Originally Posted by **Joppy** Ok let's try work through it, see this rule here,
$\displaystyle \int{x^n}dx = \frac{1}{n+1}x^{n+1}$
Let's apply this to your problem.
$\displaystyle \int{\frac{x^{-2}}{6}}dx$ (we can take constants outside of the integral sign here, so lets do that to tidy things up).
$\displaystyle \frac{1}{6}\int{x^{-2}}dx$
Now look at the rule i've provided at the top, can you identify n?
It's -2 would you agree?
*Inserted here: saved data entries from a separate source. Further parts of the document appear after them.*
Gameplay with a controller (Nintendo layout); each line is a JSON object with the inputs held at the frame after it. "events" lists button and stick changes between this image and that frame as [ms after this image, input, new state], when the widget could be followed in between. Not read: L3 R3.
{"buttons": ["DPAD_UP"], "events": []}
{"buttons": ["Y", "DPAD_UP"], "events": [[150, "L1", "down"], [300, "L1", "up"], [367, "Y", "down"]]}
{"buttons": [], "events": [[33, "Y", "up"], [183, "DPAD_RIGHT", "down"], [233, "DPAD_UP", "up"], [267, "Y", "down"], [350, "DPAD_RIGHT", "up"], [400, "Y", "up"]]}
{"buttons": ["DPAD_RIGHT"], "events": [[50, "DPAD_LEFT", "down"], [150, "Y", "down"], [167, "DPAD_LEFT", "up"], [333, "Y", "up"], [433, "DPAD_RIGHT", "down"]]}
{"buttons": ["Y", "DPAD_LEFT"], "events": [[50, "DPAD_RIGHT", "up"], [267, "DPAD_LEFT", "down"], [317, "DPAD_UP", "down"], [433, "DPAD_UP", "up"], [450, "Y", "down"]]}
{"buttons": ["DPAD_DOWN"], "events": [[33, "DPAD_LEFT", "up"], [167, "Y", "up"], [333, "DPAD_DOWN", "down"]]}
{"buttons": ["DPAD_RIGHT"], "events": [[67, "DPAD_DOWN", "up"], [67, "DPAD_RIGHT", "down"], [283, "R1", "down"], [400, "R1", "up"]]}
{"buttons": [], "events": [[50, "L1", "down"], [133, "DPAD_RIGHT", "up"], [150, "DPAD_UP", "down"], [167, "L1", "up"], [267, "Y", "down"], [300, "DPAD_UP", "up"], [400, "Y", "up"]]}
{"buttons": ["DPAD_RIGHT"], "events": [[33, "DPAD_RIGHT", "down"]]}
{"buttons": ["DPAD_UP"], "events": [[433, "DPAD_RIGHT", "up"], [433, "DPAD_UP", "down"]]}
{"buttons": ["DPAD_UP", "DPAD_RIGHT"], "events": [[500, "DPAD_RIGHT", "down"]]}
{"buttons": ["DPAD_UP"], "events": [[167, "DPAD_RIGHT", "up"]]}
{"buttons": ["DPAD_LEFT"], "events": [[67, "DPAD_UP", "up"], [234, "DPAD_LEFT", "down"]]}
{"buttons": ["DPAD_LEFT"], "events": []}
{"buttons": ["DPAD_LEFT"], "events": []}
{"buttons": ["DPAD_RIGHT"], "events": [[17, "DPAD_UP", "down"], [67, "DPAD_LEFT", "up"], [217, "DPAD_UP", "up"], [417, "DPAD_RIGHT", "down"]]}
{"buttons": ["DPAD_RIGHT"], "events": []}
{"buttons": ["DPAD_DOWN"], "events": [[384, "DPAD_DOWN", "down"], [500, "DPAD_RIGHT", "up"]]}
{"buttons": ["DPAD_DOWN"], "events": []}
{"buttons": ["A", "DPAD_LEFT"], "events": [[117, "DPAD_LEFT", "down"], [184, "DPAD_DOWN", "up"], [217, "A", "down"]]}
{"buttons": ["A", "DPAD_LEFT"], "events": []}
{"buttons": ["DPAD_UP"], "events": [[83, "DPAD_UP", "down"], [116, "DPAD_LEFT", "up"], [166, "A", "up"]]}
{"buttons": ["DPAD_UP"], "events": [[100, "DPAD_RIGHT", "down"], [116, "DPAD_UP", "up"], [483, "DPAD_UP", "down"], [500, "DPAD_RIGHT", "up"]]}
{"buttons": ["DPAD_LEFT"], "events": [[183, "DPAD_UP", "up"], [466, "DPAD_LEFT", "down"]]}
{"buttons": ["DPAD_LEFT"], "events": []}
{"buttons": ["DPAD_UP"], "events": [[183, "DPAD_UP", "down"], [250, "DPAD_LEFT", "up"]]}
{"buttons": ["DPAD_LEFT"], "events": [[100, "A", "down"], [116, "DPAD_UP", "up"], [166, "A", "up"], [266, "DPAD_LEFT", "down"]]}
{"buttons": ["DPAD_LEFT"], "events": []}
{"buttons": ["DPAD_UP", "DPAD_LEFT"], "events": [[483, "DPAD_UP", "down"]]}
That is, n = -2. Now let's substitute this back into the expression above, we have,
$\displaystyle \int{x^n}dx = \frac{1}{n+1}x^{n+1}$ now substitute n, $\displaystyle \frac{1}{6}\int{x^{-2}}dx = \frac{1}{-2+1}x^{-2+1} = -\frac{1}{6x}
$
Do you think you could apply a similar procedure to a different problem? Have a go integrating 2x^-4 |

Is that -6x^-3

How does anti differentiating work for questions with ln and e?

I'm reviewing the practice sheet for the final exam. One question is: True or false: antidifferention of 1/2x times dx = ln x^2 + C.

What does the ln mean? Does it just represent 1/2/1, so 2?